Version 0.3, 22 March 2022
Version history:
0.1, 26 August 2021
0.2, 31 August 2021
0.3, 22 March 2022
Introduction
The Mongolian script is not widely supported in page layout applications, nor has the Unicode encoding of Mongolian been settled definitively (see Liang Hai, The Mongolian Script: What’s Going On?!). The following information and instructions must be considered provisional and incomplete until matters have settled more.
About the Mongolian script
Richard Ishida’s Mongolian script summary gives the best overview. Contents:
Sample — Usage & History — Basic Features —
Character index (Letters – Combining marks – Numbers – Punctuation – Separator & other)
Phonology (Vowel sounds – Consonant sounds)
Structure (Vowel harmony – Glyphs vs. phonemes – Spelling vs. pronunciation)
Vowels (Basic vowels – Suffixes – Final vowel separation)

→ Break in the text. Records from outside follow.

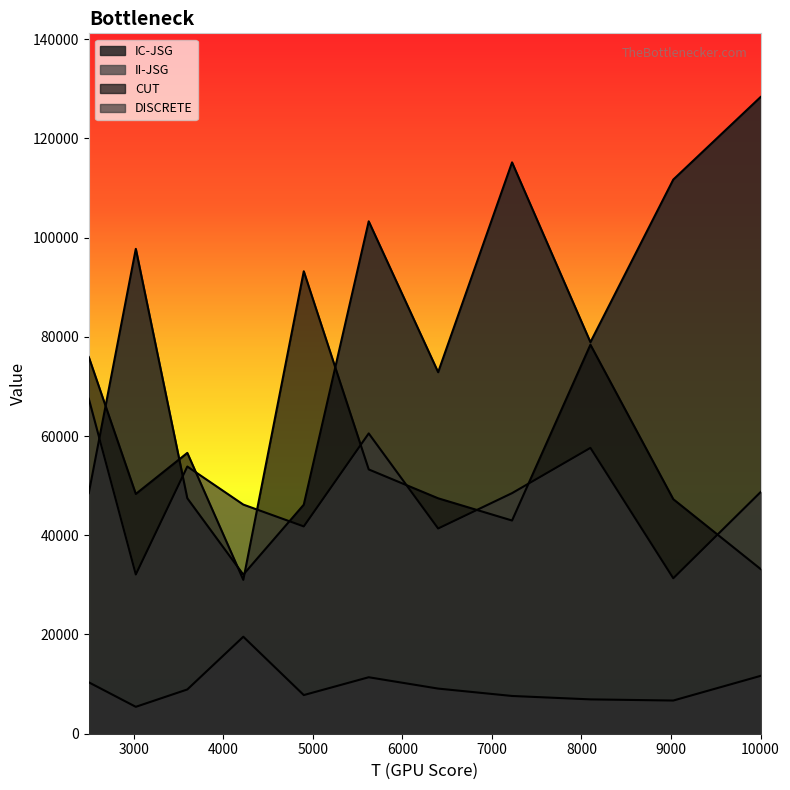

The IC-JSG series shows 129721 at 6400. True or false?

False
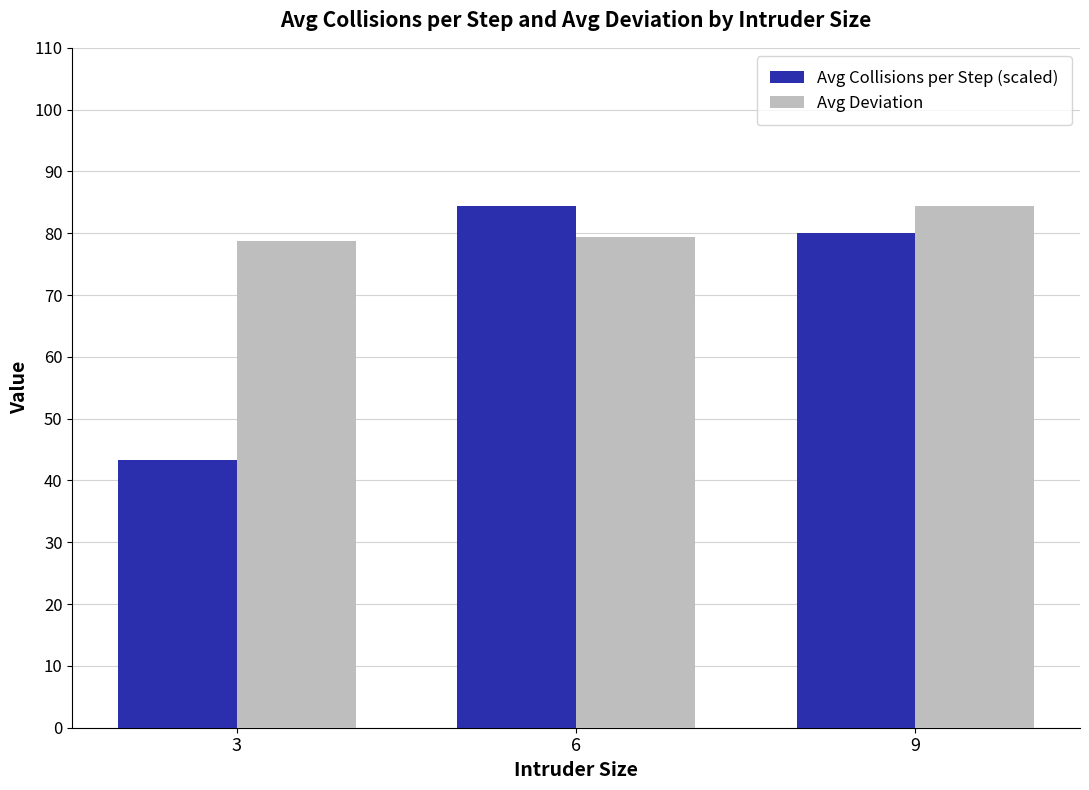

How many series are shown in this chart?

2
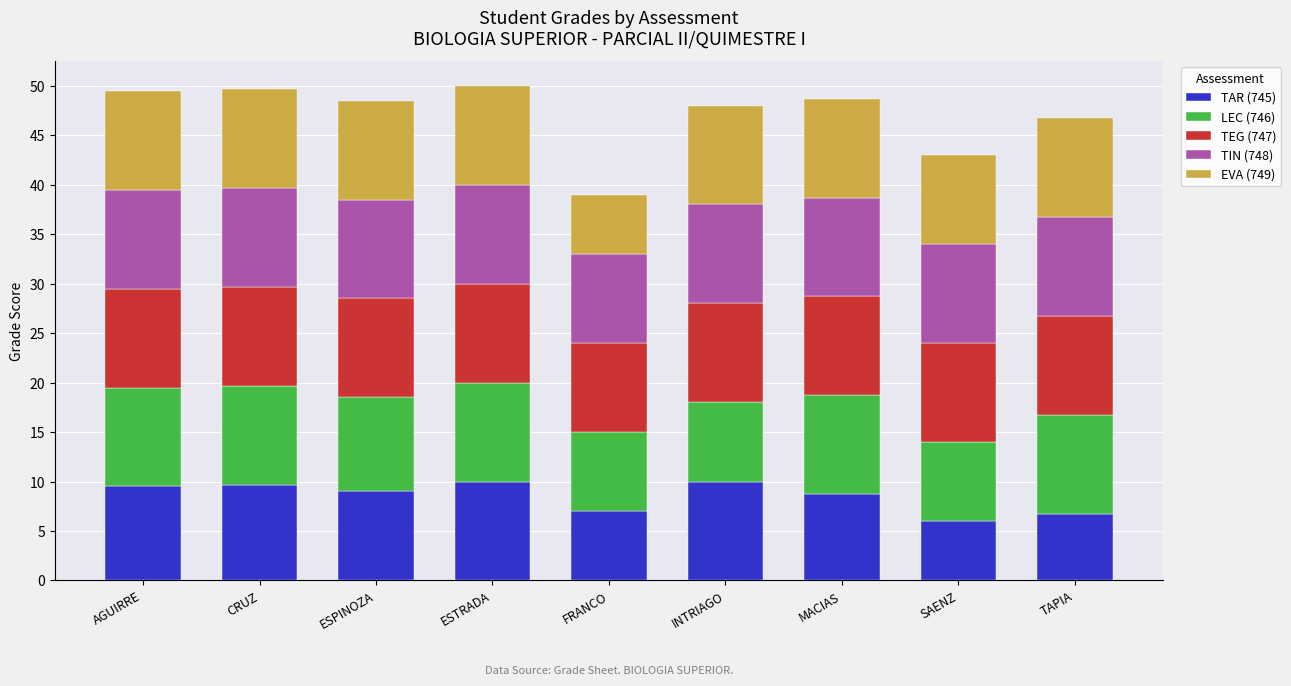

True or false: TAR (745) has a value of 9.5 at AGUIRRE.

True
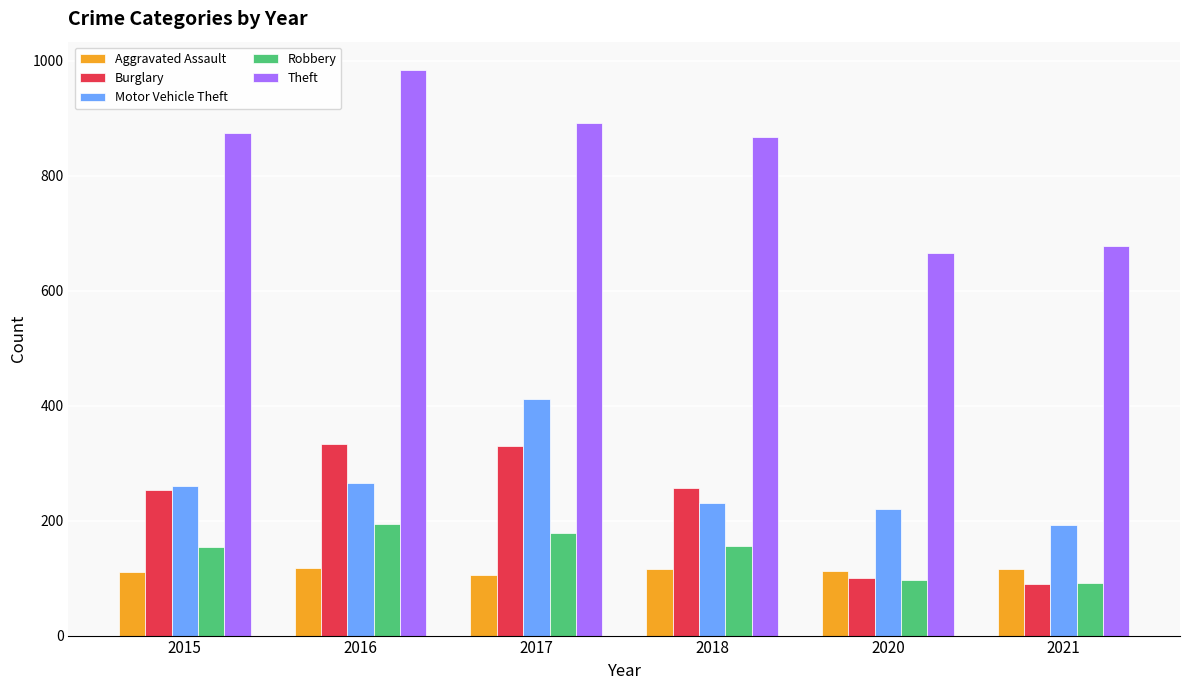

Is it true that Motor Vehicle Theft equals 193 at 2021?

True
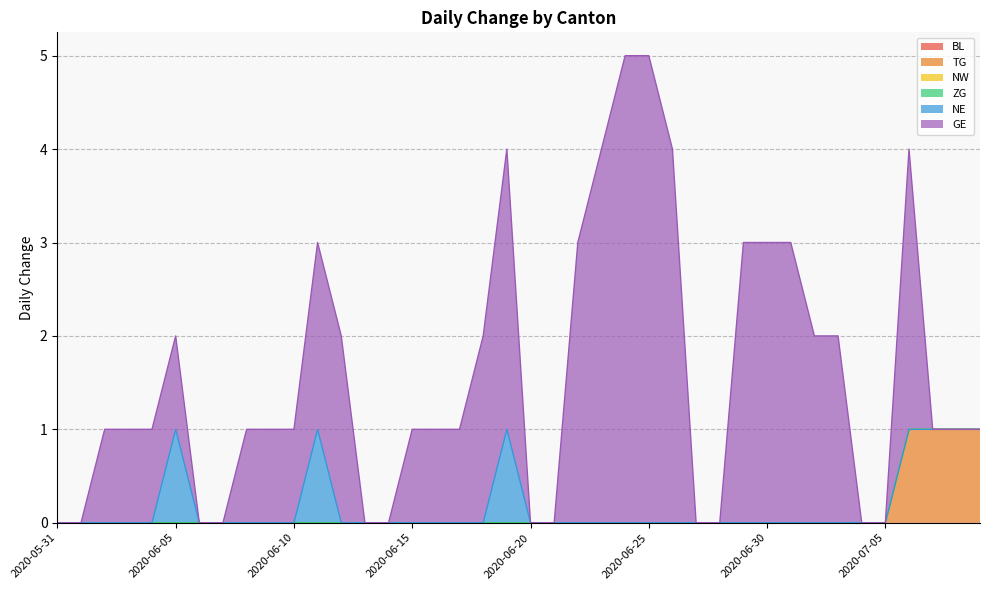

At which category is the sum across all series the highest?

2020-06-24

Consonants (Basic Mongolian consonants – QA and GA – Repertoire extension
– Consonants for other languages – Consonant clusters & gemination)
Combining marks — Numbers — Text direction (In horizontal contexts)
Glyph shaping & positioning (Cursive shaping – Context-based shaping
– Context-based positioning – Font styles – Baselines & inline alignment)
Punctuation & inline features (Grapheme boundaries – Word boundaries
– Phrase & section boundaries – Parentheses & brackets – Quotations
– Emphasis – Abbreviation, ellipsis & repetition – Inline notes & annotations
– Other inline ranges – Other punctuation)
Line & paragraph layout (Line breaking & hyphenation – Text alignment & justification
– Letter spacing – Counters, lists, etc. – Styling initials
Page & book layout (General page layout & progression – Forms & user interaction
– Page numbering, running headers, etc.)
Languages using the Mongolian script — Online resources — References
Sources of confusion
- As Richard Ishida writes: “Unicode encodes separate characters for different sounds for the Mongolian language, regardless of whether the glyph shapes used are identical. (…) The result of this encoding method is that it is impossible to accurately copy Mongolian text from a visual source unless you speak the language well enough to recognise the phonetics of the words involved. It also leads to mistakes when Mongolian speakers type text.” Just by looking at a character you cannot be certain what the signified phoneme is. And one glyph shape may hide one of two different character codes.
- Furthermore, Mongolian orthography, at least in the Mongolian script (not in the Cyrillic script), reflects an archaic pronunciation even if the written Mongolian text is supposed to represent a modern utterance. “For example, if you were to spell out the letters in the following word as written you would get uʤəgulxu, whereas the modern pronunciation is uʤuuləx. (ᠤᠵᠡᠭᠦᠯᠬᠦ)” (Richard Ishida)
- Many Mongolian characters have variant forms, and which variant is to be rendered in each case is not always deducible algorithmically. This forces human intervention by inserting (invisible) control characters.
Unfortunately, no consensus presently exists about which variant forms can be selected automatically by font mechanisms and which others demand that the user select the correct form. This has resulted in different behaviour depending on the font chosen to render Mongolian-script text.
Such lack of automation severely impedes robust Mongolian-script text processing. The uncertainties about the encoding of Mongolian text and the divergent font behaviours make for a very unreliable text flow in the publishing chain. Although work is underway to remedy the situation, there is still no end date in sight.
Fonts
Microsoft Windows 10 comes bundled with one dedicated Mongolian font, Mongolian Baiti.
Mongolian Baiti font sizes:
Brill 11 pt ~ Mongolian Baiti 16 pt, lowered by 3 pt
Brill 10 pt ~ Mongolian Baiti 14 pt, lowered by 2½ pt
Brill 9 pt ~ Mongolian Baiti 13 pt, lowered by 2½ pt
How to render Mongolian in the Mongolian script?
During the present state of the Unicode Standard regarding the Mongolian script, fonts, and applications, all Mongolian text written in its native script should be rendered as an image, preferably a resolution-independent .svg picture.
XML language and script tags
(For future application, when Mongolian can be rendered reliably in its native script: 'mn-Mong'.)